WHAT TO WORK ON:
In the entries below, identify every line with the string "lines" and copy it.

··· TASK DATA

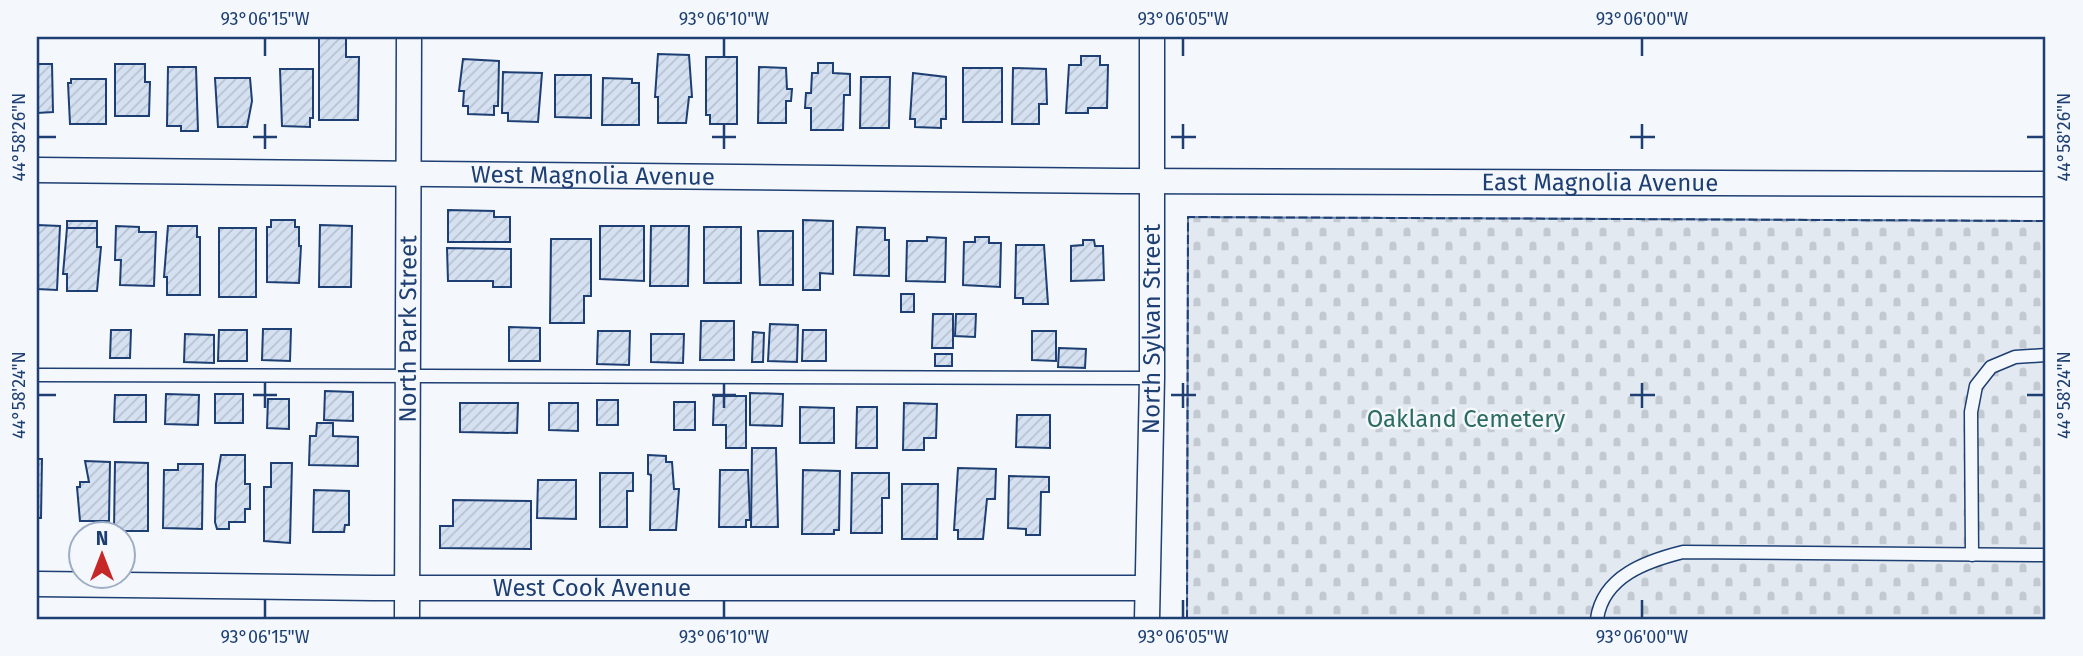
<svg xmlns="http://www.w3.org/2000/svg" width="2083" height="656" font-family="'Fira Sans',sans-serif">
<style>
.cemetery{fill:url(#cemetery-stones);stroke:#687fa3;stroke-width:2}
.building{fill:url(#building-hatch);stroke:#1d3f73;stroke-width:2}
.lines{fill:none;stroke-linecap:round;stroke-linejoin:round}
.lane-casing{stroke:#1d3f73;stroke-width:15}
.street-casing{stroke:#1d3f73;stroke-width:27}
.lane{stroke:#f4f7fb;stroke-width:12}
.street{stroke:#f4f7fb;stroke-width:24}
.fence{stroke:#1d3f73;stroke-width:2;stroke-dasharray:9 3.5;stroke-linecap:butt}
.ticks{fill:none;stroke:#1d3f73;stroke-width:2.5}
.labels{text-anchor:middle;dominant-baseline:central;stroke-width:5;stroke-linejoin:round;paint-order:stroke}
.street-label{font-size:24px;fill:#1d3f73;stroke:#f4f7fb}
.park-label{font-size:24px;fill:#2c6c60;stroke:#f4f7fb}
.neatline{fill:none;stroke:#1d3f73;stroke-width:2.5}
.ticks-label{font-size:18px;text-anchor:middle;fill:#1d3f73}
</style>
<defs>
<pattern id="cemetery-stones" width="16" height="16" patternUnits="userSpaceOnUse" patternTransform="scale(1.75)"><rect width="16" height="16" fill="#e3e9f0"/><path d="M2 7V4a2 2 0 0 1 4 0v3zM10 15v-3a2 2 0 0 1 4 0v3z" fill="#c2c9d1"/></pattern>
<pattern id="building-hatch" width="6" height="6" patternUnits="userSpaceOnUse" patternTransform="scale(1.75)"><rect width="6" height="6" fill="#d5e0f0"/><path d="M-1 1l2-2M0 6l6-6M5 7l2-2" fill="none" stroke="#b6c1d1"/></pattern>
</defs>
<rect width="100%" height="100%" fill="#f4f7fb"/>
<path class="cemetery" d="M1188,217L2046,221V619H1187Z"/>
<g class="building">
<path d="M319,37H346V57H359L358,120H319Z"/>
<path d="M658,54L689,55L692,97H689L686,123H658V97H655Z"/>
<path d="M1081,56H1100V65H1108L1107,108H1088V113H1066L1069,65H1081Z"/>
<path d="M706,57H737V124H710V115H706Z"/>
<path d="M463,59L499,61L498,106H494V115L468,114V106H463L464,91H459Z"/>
<path d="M818,63H833V73L850,74V95H844L843,130H811V108H805L806,93H811L812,73H818Z"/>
<path d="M37,64H52L53,112L37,113Z"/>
<path d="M115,64H145V82H150L149,116H115Z"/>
<path d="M168,67H196L198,131H181V126H167Z"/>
<path d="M759,67L786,68L787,89H792L791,101H786V123H758Z"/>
<rect x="963" y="68" width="39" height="54"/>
<path d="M1013,68L1046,69L1047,104H1039V124H1012Z"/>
<path d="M280,69H313V118H310V127L282,126Z"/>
<path d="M503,72L542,73L538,122L508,121V113H502Z"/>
<path d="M913,73L946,77V119H941V128L915,127V119H910Z"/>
<path d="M555,75H591V118L555,117Z"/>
<path d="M861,77H890L889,128H860Z"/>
<path d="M215,78H250L252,101L247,127H218Z"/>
<path d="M603,78L632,79V83H639V125H602Z"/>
<path d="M71,79H106V124H70L68,83H71Z"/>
<path d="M448,210L494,211V217H510V242H448Z"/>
<path d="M271,220H295V227H299V246H301L299,283L267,282V227H271Z"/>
<path d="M803,220L833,221V274L820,273V290H803Z"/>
<rect x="67" y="221" width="30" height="7"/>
<path d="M37,225L60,226L57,290L37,289Z"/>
<path d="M320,225L352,226L351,287H319Z"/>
<path d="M116,226L139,227V232H156L154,286L120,285L121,260H115Z"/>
<path d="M168,226H197V237H200V295H167V277H164Z"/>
<path d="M600,226H644V281L600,279Z"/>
<path d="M651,226H689L688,286H650Z"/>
<rect x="704" y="227" width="37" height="56"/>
<path d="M857,227L885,228V240H889V276L854,275Z"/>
<path d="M67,228H97V247H101L97,291H67V274H63Z"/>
<rect x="219" y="228" width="37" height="69"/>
<path d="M758,231H793V285H760Z"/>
<path d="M927,237L946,238L945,282L906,281L907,241H927Z"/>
<path d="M975,237H989V243H1001L1000,287L963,285L964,242H975Z"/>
<path d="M551,239H591V296H584V323H550Z"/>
<path d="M1083,240H1094L1095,246H1103L1104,280L1071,281V246L1083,245Z"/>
<path d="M1016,245H1044L1048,304H1023V298H1015Z"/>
<path d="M447,248L511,249V287H493V281H448Z"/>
<rect x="901" y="294" width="13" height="18"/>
<path d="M933,314H953V348H932Z"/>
<path d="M956,314H976L975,337L955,336Z"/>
<path d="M701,321H734V360H700Z"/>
<path d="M770,324L798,325L797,362L768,361Z"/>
<path d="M509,327L540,328V361H509Z"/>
<path d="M263,329H291L290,361L262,360Z"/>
<path d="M111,330H131L130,358H110Z"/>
<path d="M219,330H247V361H218Z"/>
<path d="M803,330H826V361H802Z"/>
<path d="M598,331H630L629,365L597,364Z"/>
<path d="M1032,331H1056V361L1032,360Z"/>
<path d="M753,332L764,333L763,362H752Z"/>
<path d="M185,334L214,335V363L184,362Z"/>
<path d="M651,334H684L683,363L651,362Z"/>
<path d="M1059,348L1086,349L1085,368L1058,367Z"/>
<rect x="935" y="354" width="17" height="12"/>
<path d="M325,391L353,392V421L324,420Z"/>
<path d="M750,393L783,394L782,426L750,425Z"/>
<path d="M166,394L199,395L198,425L165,424Z"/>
<rect x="215" y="394" width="28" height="29"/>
<path d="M115,395H146V422H114Z"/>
<path d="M714,396H746V448H726V425H713Z"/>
<path d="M268,399H289V429L267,428Z"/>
<rect x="597" y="400" width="21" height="25"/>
<rect x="674" y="402" width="21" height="28"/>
<path d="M460,403H518L517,433L460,432Z"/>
<path d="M549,403H578V431L549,430Z"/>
<path d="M904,403L937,404L936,438H924V450H903Z"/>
<path d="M800,407L834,408V443H800Z"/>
<path d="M857,407H877V448H856Z"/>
<path d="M1017,415H1050V448L1016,447Z"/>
<path d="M317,423H333V436L358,437V466L309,465L310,436H316Z"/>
<path d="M752,448H776L778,527H751Z"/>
<path d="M221,455H245V484H250V509H245V522H229V529H217L215,522L216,484Z"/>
<path d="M648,455L666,456V462H672L674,489H679L676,530H650L651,475L648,474Z"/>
<path d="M37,459H42L41,518H37Z"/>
<path d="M85,461L110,462L109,521H80L77,487H80V482H89Z"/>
<path d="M115,462L148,463V531H114Z"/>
<path d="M271,463H292L290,543L264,541V487H271Z"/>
<path d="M178,464H203L202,529L163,528L164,470H178Z"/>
<path d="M958,468L996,469L995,499H987L983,539H958V530H954Z"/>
<path d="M720,470H748L750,520H746V527H719Z"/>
<path d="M803,470L840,471L839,530H834V534H802Z"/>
<path d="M600,473H633V491H627V527H600Z"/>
<path d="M852,473H889V498H882V533H851Z"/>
<path d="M1009,476L1049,477V492H1041L1040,535H1026V529L1008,528Z"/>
<path d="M538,480H576V519L537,518Z"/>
<path d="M902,484H938L937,539H902Z"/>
<path d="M314,490L349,491V525H345L344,532H313Z"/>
<path d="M453,500L531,501V549L440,548V526H453Z"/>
</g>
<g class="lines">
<g class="lane-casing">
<g id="lane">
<path d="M37,375L1152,378"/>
<path d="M1972,555L1971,412L1976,386L1991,367L2015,357L2046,355"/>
<path d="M1597,619C1603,576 1647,561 1683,552L2046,555"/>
</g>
</g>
<g class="street-casing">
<g id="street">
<path id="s1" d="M37,170L1122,181L2046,184"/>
<path id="s2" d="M37,584L372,588H1147"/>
<path id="s3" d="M407,619L409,37"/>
<path id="s4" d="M1147,619L1152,378V37"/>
</g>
</g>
<use href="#lane" class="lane"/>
<use href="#street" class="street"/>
<path class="fence" d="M1187,619L1188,217L2046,221"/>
</g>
<path class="ticks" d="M265,38V56M724,38V56M1183,38V56M1642,38V56M265,124V149M724,124V149M1183,124V149M1642,124V149M38,137H56M253,137H277M712,137H736M1171,137H1196M1630,137H1655M2027,137H2044M265,383V408M724,383V408M1183,383V408M1642,383V408M38,395H56M253,395H277M712,395H736M1171,395H1196M1630,395H1655M2027,395H2044M265,600V618M724,600V618M1183,600V618M1642,600V618"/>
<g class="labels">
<g class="street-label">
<text stroke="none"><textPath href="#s1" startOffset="556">West Magnolia Avenue</textPath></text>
<text stroke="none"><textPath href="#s1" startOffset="1563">East Magnolia Avenue</textPath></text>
<text stroke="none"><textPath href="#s3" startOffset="290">North Park Street</textPath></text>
<text stroke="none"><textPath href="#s4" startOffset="290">North Sylvan Street</textPath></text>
<text stroke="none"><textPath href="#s2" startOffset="555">West Cook Avenue</textPath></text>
</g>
<g class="park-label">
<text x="1466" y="419">Oakland Cemetery</text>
</g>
</g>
<rect width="2083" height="656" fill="none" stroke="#f4f7fb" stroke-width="77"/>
<g transform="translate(102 555)"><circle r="33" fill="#f4f7fb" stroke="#9eadc5" stroke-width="2"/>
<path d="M0-5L12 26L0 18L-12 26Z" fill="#c62828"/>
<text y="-10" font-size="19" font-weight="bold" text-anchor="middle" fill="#1d3f73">N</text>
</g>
<rect x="38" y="38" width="2006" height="580" class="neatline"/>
<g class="ticks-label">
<text x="265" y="25">93°06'15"W</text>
<text x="724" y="25">93°06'10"W</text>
<text x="1183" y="25">93°06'05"W</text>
<text x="1642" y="25">93°06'00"W</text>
<text transform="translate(19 137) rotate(-90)" y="6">44°58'26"N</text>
<text transform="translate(2064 137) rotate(-90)" y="6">44°58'26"N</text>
<text transform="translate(19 395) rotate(-90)" y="6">44°58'24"N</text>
<text transform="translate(2064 395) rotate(-90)" y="6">44°58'24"N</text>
<text x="265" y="643">93°06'15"W</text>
<text x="724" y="643">93°06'10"W</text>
<text x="1183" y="643">93°06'05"W</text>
<text x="1642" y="643">93°06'00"W</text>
</g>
</svg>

······

RESPONSE TO THE TASK:
.lines{fill:none;stroke-linecap:round;stroke-linejoin:round}
<g class="lines">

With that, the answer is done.